# Text provided

In Figure 6(a), the ink tanks shown are a first ink tank 110C containing cyan ink. A second ink tank 110M containing magenta ink. A third ink tank 110Y containing yellow ink. A fourth ink tank 110Bk containing black ink. The basic configuration of each ink tank unit 110 according to this embodiment is substantially the same. Furthermore, the size of the ink tank unit 110 containing a frequently used liquid may be larger than the size of the other ink tank units 110. In the example shown, the fourth ink tank 110Bk is larger than the other liquid tanks.

Figure 6(b) is a schematic diagram showing an example of each ink bottle 200 containing ink to be poured into the ink tank unit 110. For example, the first ink bottle 200C corresponds to the first ink tank 110C, and the ink in the first ink bottle 200C can be poured into the first ink tank 110C. Similarly, the second ink bottle 200M corresponds to the second ink tank 110M, and the ink in the second ink bottle 200M can be poured into the second ink tank 110M. Similarly, the third ink bottle 200Y corresponds to the third ink tank 110Y, and the ink in the third ink bottle 200Y can be poured into the third ink tank 110Y. Similarly, the fourth ink bottle 200Bk corresponds to the fourth ink tank 110Bk, and the ink in the fourth ink bottle 200Bk can be poured into the fourth ink tank 110Bk.

As shown in FIG. 6(a), when the cover 111 of the liquid ejection device 100 is opened, the ink tank unit 110 can be accessed. To inject ink into the ink tank unit 110, the user opens the cover 111, then opens the cap 112 attached to the liquid inlet, and injects the type of liquid corresponding to each ink tank from the ink bottle 200. For example, the user can open the cap 112 attached to the liquid inlet of the first ink tank 110C and inject cyan liquid corresponding to the first ink tank 110C from the first ink bottle 200C.

# Provided material
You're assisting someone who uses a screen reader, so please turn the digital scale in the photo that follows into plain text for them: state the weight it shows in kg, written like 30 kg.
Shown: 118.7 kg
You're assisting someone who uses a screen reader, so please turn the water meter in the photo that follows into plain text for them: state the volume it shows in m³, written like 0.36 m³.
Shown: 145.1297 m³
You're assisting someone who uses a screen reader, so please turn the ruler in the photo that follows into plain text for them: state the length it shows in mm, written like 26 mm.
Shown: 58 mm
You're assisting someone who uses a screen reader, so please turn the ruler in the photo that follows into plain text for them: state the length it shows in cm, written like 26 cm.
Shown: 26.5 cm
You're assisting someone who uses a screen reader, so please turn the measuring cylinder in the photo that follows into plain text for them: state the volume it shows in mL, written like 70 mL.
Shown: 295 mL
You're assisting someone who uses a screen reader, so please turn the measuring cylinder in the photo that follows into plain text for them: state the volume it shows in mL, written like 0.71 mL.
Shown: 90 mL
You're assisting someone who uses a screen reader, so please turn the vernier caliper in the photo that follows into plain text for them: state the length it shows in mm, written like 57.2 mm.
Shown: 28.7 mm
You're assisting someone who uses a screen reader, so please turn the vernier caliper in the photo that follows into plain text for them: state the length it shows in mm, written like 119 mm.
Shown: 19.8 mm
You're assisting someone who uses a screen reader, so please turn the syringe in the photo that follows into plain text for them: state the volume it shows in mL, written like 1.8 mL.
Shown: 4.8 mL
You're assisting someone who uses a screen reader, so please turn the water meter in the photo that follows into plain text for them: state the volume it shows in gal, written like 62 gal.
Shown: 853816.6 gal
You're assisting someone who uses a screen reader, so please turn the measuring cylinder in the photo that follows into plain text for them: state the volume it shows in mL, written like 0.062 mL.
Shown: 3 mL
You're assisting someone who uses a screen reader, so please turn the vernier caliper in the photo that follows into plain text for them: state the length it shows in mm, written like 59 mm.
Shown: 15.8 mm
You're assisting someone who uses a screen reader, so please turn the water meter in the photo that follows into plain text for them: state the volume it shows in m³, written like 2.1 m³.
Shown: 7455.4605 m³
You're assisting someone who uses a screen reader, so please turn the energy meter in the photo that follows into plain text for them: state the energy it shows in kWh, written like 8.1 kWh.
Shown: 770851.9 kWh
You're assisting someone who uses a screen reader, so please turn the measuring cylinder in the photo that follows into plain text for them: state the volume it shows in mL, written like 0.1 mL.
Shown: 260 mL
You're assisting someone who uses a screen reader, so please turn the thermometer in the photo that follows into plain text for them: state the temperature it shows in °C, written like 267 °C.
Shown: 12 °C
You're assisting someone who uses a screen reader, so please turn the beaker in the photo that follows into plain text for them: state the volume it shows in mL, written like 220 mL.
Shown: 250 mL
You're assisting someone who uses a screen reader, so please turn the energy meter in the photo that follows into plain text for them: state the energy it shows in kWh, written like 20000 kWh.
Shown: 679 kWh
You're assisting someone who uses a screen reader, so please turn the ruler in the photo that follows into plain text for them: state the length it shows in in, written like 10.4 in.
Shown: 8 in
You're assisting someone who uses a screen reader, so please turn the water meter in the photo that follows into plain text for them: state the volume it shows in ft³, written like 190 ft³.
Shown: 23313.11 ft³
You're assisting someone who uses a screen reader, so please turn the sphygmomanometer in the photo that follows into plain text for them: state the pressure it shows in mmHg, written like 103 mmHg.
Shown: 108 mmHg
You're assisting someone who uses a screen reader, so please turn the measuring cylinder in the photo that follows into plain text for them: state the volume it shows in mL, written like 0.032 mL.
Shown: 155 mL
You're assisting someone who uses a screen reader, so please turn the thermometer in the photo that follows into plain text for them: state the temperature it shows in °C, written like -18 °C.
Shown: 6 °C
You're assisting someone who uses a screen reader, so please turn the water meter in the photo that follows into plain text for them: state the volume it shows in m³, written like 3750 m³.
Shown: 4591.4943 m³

# What the task requires
Carry on the passage about the ink tanks and ink bottles, starting right after its last sentence.

# Result of this exercise
<Ink Bottle 200>
FIG. 7 is a schematic diagram of an ink bottle 200. As shown in FIG. 7, the ink bottle 200 includes a nozzle portion 201 integrally formed at the top end and a cap detachably attached to the tip of the nozzle portion 201. An outlet for discharging ink from the liquid storage portion is formed at the tip of the nozzle portion 201. The cap seals the outlet by attaching it to the nozzle portion 201. This prevents evaporation of ink from the ink bottle 200. The shape of the nozzle portion 201 varies depending on the type of ink, preventing the wrong type of ink from being mistakenly injected. For example, the shape of the nozzle portion 201 may vary depending on the color of the ink. Furthermore, the shape of the nozzle portion 201 may vary depending on the ink composition. This prevents the color from changing due to the mixing of different types of ink. In other words, preventing the injection of different types of ink ensures the image quality of printed materials printed by the liquid ejection device 100. The liquid storage section of the ink bottle 200 is formed with a small window 202 through which the ink inside the ink bottle 200 can be seen from the outside. The small window 202 is formed with a scale 203 for checking the remaining amount of liquid.

In this embodiment, in order to reduce optical changes in the ink, the material of the ink bottle 200 is made of a synthetic resin material that does not completely transmit light. However, if the ink contained therein is optically resistant, the material of the ink bottle 200 may be a transparent synthetic resin material. This allows the user to check the remaining liquid level through the scale 203 formed in the small window 202. In this embodiment, because the material of the ink bottle 200 is a translucent or transparent synthetic resin material, the ink inside the liquid containing portion can be imaged from the outside even when the ink bottle 200 is imaged using an imaging device.

In this embodiment, the user captures an image of the ink bottle 200 using the imaging unit 811 (described later in FIG. 8) provided in the terminal device 300. The CPU 802 (described later in FIG. 8) provided in the terminal device 300 then performs image analysis on the captured image, thereby detecting the amount of liquid remaining in the ink bottle 200. A known method is used for image analysis. For example, the remaining amount of liquid can be detected by reading the scale 203 provided on the ink bottle 200 and the position of the head of the remaining liquid in the ink bottle 200 and recognizing the position on the scale 203 to which the head has reached.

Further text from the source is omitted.